The share of Americans who are pro-life and want a smaller social safety net just isn’t that big. The idea that there’s just tens of millions of Americans who want a woman to have a baby then don’t support the government making it easier to raise that child finds no support in this data. Lots of pro-life Republicans do want to raise the minimum wage and offer some type of paid maternity leave. That narrative hasn’t really caught on in the larger discourse.”
Elsewhere
For most of the past nine years, I've worked remotely for some portion of my week. Since January of 2020, I've been full-time remote.
When you combine remote work with a family of six and a three bedroom house... it gets complicated. Some days it works fine and I love being at home. Other times I need to go somewhere. Sometimes that somewhere is a coffeeshop, which is fine, but other times I either don't want to spend any money or I don't want to get caught up talking to someone I happen to know who I see at the coffeeshop, which can cut into my time to work. Somehow it wasn't until the last few weeks that I hit on the obvious solution: public libraries.

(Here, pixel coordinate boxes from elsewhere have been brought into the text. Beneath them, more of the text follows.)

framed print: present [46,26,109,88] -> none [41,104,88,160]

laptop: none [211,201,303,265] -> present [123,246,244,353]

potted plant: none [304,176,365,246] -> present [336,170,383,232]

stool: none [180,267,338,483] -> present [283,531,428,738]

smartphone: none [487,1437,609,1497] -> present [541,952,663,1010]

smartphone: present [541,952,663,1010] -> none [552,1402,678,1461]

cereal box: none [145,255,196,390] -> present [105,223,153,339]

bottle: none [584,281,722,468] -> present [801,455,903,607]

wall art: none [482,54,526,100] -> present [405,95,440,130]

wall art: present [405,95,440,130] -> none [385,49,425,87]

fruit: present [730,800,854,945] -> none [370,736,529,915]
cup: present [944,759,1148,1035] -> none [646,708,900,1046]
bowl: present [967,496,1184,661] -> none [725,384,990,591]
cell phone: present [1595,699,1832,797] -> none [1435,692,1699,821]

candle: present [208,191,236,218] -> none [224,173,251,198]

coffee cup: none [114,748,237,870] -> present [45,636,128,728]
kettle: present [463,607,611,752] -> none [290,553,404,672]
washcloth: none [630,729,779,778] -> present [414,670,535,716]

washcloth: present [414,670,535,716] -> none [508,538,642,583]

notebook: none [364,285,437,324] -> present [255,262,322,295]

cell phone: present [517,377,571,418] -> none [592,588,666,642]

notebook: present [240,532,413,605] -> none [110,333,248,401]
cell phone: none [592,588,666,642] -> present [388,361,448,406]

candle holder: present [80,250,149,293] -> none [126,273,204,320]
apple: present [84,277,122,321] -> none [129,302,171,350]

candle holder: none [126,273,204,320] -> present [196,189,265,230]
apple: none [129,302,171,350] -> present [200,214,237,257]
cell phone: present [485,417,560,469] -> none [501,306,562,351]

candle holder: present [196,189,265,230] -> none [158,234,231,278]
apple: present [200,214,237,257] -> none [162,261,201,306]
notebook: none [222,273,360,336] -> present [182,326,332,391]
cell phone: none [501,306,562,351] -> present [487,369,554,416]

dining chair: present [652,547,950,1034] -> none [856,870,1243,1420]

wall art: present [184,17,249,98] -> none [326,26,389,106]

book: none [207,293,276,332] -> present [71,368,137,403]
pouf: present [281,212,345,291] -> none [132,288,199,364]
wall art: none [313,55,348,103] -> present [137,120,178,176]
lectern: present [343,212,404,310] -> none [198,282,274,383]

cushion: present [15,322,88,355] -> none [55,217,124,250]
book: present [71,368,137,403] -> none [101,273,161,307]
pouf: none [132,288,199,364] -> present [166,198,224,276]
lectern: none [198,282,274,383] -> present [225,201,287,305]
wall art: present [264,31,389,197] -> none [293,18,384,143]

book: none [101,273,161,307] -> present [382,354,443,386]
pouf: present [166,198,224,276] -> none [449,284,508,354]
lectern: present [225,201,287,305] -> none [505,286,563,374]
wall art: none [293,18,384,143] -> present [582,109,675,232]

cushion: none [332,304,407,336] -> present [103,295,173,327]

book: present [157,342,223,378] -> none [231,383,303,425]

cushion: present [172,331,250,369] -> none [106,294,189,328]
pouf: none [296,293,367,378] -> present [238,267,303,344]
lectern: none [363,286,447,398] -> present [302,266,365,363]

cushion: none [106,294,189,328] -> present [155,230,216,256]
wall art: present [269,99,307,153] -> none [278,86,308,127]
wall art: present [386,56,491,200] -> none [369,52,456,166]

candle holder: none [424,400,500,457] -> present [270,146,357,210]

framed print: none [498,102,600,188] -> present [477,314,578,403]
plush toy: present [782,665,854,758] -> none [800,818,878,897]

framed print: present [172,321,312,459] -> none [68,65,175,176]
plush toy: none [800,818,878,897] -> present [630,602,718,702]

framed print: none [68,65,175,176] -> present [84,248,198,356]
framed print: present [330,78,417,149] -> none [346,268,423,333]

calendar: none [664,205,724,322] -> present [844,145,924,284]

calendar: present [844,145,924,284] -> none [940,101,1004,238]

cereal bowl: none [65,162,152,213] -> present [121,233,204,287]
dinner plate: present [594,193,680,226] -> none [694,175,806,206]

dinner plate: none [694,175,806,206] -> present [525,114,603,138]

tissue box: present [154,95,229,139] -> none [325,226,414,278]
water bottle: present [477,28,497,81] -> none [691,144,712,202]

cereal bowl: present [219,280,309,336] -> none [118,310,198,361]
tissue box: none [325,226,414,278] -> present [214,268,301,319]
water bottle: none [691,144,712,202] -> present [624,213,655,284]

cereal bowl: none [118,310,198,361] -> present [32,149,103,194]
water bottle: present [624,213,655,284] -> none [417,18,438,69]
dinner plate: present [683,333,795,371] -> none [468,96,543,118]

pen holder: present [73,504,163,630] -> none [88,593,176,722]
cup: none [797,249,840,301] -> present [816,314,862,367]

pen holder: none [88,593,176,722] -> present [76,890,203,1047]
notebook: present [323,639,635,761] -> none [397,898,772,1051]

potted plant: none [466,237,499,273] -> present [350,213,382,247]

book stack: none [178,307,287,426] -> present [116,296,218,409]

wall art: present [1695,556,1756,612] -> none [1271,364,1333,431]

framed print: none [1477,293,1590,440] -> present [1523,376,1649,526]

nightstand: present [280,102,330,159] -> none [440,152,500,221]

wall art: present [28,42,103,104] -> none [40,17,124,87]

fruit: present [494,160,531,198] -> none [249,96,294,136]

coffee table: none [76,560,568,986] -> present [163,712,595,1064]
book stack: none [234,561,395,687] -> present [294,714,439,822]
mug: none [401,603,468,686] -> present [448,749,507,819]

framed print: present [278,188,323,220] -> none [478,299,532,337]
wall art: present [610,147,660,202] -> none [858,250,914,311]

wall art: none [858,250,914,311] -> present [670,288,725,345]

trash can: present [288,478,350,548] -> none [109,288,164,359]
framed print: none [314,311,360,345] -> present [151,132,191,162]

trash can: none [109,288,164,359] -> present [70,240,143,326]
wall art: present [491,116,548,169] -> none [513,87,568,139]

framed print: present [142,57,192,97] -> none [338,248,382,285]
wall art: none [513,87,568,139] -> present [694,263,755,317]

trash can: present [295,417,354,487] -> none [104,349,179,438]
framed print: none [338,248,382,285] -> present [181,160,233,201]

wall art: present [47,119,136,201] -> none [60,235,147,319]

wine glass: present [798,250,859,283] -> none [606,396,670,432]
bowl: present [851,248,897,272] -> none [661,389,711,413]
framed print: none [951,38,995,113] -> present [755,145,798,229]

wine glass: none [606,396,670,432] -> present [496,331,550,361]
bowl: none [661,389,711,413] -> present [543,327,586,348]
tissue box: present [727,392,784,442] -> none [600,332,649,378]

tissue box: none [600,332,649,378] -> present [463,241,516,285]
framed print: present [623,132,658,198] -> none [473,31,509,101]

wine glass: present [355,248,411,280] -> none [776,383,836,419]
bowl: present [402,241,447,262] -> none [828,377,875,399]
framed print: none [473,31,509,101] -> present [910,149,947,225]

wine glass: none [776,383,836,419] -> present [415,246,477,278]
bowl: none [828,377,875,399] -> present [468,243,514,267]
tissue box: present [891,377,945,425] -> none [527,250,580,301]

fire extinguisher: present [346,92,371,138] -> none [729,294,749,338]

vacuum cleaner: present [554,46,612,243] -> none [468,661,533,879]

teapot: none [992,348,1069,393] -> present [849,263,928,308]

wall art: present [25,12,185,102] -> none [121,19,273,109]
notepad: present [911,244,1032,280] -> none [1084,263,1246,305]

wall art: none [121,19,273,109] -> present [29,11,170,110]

For the last few weeks, when I've worked remotely I've found a public library around town and set up in a reading room there. It's been perfect. One local library is also right next to a nice trail network, so on some days I've taken a break during the day, thrown my bag in my car, and then gone for a walk on the trails. It's been a great change of pace for me and has allowed me to get some better work routines. It's also brought me back to my earlier days working in the research library at the University of Nebraska. I wrote an honors thesis and my first book in that library. So it's been a nice return for me as well.
Speaking of better work routines: We're gearing up for our end-of-year campaign with Mere O. If that goes well, it will set us up to make 2024 our best year so far with some more podcast offerings, more print issues, and a YouTube channel.
Toward that end, I'll be meeting tomorrow with a consultant with 30+ years experience building Christian non-profits to do some medium- to long-term organizational planning for Mere O. So would you pray that time goes well?
My dream for Mere O is that we would be a faithful, intellectually serious voice for public-facing Christianity and that we would resource Christian leaders with the ideas, books, and habits of thought they need to be faithful and effective. I'm hoping the time tomorrow can help set us up for a successful campaign and an even stronger 2024. So please be praying for that.
Thanks everyone. I hope y'all have a great week.